**The tasks:**
1. Answer these questions using the post about Ronan Lee:
(a) Which party did Ronan Lee join after leaving Labor?
(b) Which seat did Kris Hanna retain as an Independent?
(c) In what year did Ronan Lee win the seat of Indooroopilly?
2. List every political party named in the post about Ronan Lee.
3. Extend the post about Ronan Lee's move to the Greens, picking up after its final sentence.

**Provided text:**
= = = = =

It is an interesting development to see Ronan Lee, the Member for Indooroopilly in the Qld Parliament, announce today that he has left the Labor Party and joined the Green Party. This gives the Greens their first MP at state or federal level in Queensland.
Ronan was scheduled to speak at the same event I spoke at yesterday – the Love Earth Gathering to promote the greenhouse and other environmental benefits of a low or no meat diet, but pulled out at short notice, which might have had something to do with his needing to focus on his announcement today.
There is something of a precedent for this in South Australia, where sitting Labor MP Kris Hanna quit to join the Greens a few years ago. For whatever reasons, they turned out not to be that well suited for each other. He failed to get support for pre-selection for the Upper House and ended up quitting the Greens and recontesting his seat as an Independent. In somewhat of a surprise, he managed to retain his seat of Mitchell, getting in on Liberal preferences despite polling less than 25% primary vote.
The seat of Indooroopilly, in Brisbane’s leafy western suburbs, used to be Liberal Party heartland, until Ronan Lee managed to win it in the Beattie landslide of 2001. He’s done well to hold it in two subsequent elections. I’ve run into Ronan, a migrant from Ireland, at a range of events around Brisbane over the years and he has seemed to me to be a bit more prepared to show some individual opinions than many major party MPs, even after he was promoted to a Parliamentary Secretary position. Speaking at the Love Earth Gathering is an example of this, but he has also spoken at events like the Human Rights Torch relay, strongly criticising the human rights record of the Chinese government.

= = = = =

Data items
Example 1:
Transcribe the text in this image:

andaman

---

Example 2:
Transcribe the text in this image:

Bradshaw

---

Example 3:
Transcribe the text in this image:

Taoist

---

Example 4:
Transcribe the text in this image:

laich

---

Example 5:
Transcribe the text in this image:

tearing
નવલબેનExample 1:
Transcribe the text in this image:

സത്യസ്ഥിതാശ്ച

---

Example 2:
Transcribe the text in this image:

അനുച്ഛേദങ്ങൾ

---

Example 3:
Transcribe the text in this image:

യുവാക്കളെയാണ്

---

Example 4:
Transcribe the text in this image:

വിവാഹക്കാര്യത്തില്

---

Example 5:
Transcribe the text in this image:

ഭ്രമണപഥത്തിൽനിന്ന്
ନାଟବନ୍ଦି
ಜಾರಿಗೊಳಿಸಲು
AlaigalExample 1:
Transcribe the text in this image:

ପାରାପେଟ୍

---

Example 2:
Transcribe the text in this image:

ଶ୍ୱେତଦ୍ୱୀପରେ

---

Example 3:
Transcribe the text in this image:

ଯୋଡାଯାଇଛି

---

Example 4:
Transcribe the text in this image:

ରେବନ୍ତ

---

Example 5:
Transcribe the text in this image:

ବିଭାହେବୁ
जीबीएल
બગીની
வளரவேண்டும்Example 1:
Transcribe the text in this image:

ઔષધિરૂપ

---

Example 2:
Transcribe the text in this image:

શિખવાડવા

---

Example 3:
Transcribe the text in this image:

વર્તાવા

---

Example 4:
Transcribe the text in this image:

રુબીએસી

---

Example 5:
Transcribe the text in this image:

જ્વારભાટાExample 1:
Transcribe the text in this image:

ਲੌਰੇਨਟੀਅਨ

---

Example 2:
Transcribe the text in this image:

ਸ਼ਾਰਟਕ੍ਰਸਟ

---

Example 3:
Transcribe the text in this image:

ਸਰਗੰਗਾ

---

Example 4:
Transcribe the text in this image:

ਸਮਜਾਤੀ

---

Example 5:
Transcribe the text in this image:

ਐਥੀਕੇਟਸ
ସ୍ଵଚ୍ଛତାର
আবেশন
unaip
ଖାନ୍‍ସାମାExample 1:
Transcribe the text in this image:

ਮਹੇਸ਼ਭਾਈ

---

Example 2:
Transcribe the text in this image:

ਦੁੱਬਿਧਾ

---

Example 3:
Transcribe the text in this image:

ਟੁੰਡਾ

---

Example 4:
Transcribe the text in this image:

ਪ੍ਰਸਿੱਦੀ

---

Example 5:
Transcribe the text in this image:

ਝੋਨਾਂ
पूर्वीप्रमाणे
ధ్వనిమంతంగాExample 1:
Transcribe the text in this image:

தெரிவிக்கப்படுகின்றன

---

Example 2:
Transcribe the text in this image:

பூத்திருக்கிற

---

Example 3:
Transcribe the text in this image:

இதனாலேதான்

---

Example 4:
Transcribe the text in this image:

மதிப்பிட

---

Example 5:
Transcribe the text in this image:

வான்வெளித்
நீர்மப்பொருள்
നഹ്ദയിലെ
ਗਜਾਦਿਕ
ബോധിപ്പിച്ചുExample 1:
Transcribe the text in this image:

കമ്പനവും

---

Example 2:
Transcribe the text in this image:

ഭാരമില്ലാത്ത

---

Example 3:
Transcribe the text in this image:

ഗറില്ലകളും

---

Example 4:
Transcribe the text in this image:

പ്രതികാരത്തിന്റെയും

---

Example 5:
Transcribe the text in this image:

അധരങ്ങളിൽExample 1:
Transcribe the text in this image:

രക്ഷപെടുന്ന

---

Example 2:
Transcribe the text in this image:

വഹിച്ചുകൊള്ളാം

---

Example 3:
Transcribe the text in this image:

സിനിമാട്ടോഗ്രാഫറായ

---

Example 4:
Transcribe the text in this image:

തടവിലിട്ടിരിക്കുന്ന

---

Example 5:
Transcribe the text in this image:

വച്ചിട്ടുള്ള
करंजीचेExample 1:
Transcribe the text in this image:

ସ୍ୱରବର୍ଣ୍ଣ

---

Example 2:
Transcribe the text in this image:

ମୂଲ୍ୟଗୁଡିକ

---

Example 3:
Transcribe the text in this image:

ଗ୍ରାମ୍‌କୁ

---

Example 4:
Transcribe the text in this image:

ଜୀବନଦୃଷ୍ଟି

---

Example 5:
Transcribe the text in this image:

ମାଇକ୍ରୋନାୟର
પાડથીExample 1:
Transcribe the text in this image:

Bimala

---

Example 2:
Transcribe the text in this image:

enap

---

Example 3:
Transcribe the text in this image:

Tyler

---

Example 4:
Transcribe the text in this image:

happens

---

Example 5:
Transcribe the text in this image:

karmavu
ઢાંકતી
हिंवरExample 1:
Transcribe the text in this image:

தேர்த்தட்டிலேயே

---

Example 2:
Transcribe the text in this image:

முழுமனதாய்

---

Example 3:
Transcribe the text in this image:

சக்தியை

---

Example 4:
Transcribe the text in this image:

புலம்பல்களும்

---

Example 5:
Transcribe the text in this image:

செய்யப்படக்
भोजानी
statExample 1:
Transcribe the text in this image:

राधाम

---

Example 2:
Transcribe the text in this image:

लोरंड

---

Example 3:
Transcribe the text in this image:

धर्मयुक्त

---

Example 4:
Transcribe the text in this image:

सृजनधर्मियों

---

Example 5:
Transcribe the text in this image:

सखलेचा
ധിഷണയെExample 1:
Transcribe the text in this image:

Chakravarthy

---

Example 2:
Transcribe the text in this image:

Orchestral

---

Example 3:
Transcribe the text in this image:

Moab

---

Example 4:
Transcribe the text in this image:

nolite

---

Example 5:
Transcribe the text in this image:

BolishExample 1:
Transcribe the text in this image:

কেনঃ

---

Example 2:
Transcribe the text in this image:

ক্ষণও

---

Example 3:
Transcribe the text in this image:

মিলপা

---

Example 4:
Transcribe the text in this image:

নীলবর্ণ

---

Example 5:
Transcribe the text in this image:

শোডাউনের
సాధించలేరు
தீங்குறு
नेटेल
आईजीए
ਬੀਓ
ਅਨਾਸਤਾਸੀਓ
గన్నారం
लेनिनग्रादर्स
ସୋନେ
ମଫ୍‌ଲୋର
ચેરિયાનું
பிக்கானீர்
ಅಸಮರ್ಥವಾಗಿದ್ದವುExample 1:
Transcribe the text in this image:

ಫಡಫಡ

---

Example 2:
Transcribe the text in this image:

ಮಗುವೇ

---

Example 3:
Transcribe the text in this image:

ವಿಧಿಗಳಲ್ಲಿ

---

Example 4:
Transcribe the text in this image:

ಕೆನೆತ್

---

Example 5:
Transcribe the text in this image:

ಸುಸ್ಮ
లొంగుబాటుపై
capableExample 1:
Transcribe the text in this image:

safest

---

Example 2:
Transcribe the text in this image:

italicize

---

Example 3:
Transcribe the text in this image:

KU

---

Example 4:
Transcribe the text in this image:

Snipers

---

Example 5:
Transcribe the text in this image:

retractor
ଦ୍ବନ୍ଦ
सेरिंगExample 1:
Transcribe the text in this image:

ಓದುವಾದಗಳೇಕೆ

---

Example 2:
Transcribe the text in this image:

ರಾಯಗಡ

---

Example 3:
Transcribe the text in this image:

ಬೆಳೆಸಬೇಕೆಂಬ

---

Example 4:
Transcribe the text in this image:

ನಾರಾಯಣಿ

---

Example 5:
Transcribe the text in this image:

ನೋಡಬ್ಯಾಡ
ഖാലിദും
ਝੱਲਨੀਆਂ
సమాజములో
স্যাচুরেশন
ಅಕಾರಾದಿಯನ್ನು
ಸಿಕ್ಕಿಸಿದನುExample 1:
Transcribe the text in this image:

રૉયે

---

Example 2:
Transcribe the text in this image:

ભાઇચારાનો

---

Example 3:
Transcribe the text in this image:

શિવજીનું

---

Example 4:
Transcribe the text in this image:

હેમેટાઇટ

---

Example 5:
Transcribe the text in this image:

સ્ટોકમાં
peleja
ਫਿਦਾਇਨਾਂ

= = = = =

**In response:**
1.
(a) The Green Party
(b) Mitchell
(c) 2001

2. Labor Party, Green Party (the Greens), Liberal Party

3.
My understanding is that he is opposed to reforming abortion laws, which would probably put him at odds with many Greens members, even though abortion is normally seen as a conscience issue in the parlament. However, I should emphasise that, to their credit, the Constitution of the Greens – in Queensland at least – takes the same approach as the Democrats always did, explicitly stating that “where the views of an elected Member are in conflict with the Queensland Greens policy, then the elected member may vote in accordance with their conscience.”
To retain his seat as a Green, Ronan will need to poll better than either Labor or the Liberal-Nationals, and hope to get in on their preferences. However, Queensland’s system of optional preferential voting makes this harder, with many voters just putting a 1 beside their favoured candidate and not passing on preferences. He will need to come close to or top the primary vote, which will be a difficult task. Personal votes for the incumbent can be higher at state level than they are at federal level, but just how big it will be in this case is hard to tell – especially as he is running for a different and minor party, not as an independent. Labor usually pursues a ‘just vote 1’ strategy with their how to vote cards in Queensland, which would hurt his chances, although the Greens may be able to use some leverage regarding their own preference decisions to prevent that this time.
Most of the lower house seats around the country where the Greens have polled well in recent years have been Labor held seats with a low Liberal vote. While it is still a big mountain to climb for their party candidates to win lower house seats, it is easier if they only have to poll in the low to mid twenties. This one is different – while Indooroopilly has a reasonably good primary vote for the Greens, both major parties poll relatively high, making it harder for a third candidate to get above one of them.
Indooroopilly is a seat the Liberals would be hoping to win back at next year’s election – indeed have to win back if they are wanting to get near winning government. They polled 42.4% in a three horse race last election, with Ronan Lee getting 40.4% as a Labor candidate and the Greens polling just over 17 %.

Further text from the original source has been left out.